Сергей Казарновский: У нас есть традиция, которая называется директорская перемена, когда собирается вся школа, и мы обсуждаем важные вещи – вручение грамот, разбор ЧП.
У нас не возникает вопроса, где провести День памяти жертв Беслана или юбилей педагога.
А иногда нужно вывести детей из класса и обсудить деликатные вещи, сесть кругом и поговорить по душам. Для этого мы используем актовый зал, где можно сделать какое угодно освещение.
Я уж не говорю, что в каждой школе должен быть театр. Для этого нужны актовые залы, оборудование
По закону об образовании, должна быть инклюзия. Но она происходит не в классе, не за школьной партой, а там, где танец есть , спорт, рисование.
А мы почему-то хотим уменьшить помещения, потому, что не умеем ими пользоваться. Киностудия должна быть. Радио должно быть.
Александр Милкус: Юлия, вы говорите о проектировании. У меня создалось впечатление, что в школах есть некая презумпция виновности школьника. Его нельзя на улицу выпускать , потому, что он может в этот момент закурить. Ему не положены дверцы в туалете, потому что он может набедокурить, закрывшись там. Ему не положено переодеваться на 3-м этаже, и шкафчик ему тоже не полагается.
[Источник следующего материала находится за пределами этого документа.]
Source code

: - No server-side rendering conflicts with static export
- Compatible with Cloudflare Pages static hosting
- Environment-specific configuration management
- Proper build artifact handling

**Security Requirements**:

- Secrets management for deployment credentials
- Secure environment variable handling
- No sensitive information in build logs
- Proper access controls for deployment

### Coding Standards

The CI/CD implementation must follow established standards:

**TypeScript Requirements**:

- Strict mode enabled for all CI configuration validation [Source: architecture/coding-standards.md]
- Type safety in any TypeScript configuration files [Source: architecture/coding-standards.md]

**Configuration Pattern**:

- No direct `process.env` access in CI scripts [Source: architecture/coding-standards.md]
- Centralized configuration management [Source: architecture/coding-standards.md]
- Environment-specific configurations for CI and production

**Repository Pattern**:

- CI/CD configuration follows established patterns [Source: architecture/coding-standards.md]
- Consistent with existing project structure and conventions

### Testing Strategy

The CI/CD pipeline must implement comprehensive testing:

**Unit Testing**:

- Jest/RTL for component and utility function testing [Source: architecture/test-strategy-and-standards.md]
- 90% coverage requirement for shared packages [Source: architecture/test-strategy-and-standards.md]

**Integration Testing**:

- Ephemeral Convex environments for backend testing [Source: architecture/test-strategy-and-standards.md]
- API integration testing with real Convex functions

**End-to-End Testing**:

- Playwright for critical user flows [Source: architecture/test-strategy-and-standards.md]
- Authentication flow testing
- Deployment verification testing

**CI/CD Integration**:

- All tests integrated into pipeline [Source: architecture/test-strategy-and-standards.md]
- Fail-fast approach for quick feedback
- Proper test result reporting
Юлия Чернец: 100% есть такое ощущение, и это связано оно с тем, что наше общество стало публичным, и родители высказывают свое мнение не только на собраниях, а педагог стал самой бесправной единицей в школе.
Мы говорим о требованиях педколлектива и педсообщества, которые хотят защитить себя максимально, поэтому пытаются сделать учебную среду максимально контролируемой. И вместо того, чтобы развивать ребенка, они сокращают для себя риски.
Когда мы говорим о том, что ребенок должен упасть, чтобы знать, что это опасно, они говорят, что не дадут ему возможность причинить себе какой-то вред.
Но это не нормативные требования. Это психологическая составляющая педагогической среды, которая у нас усредненно-обобщенная.
Да и сейчас мир помешан безопасности детей, в первую очередь.
Я подписала такую кипу бумаг, когда устраивалась в школу, как нигде и никогда.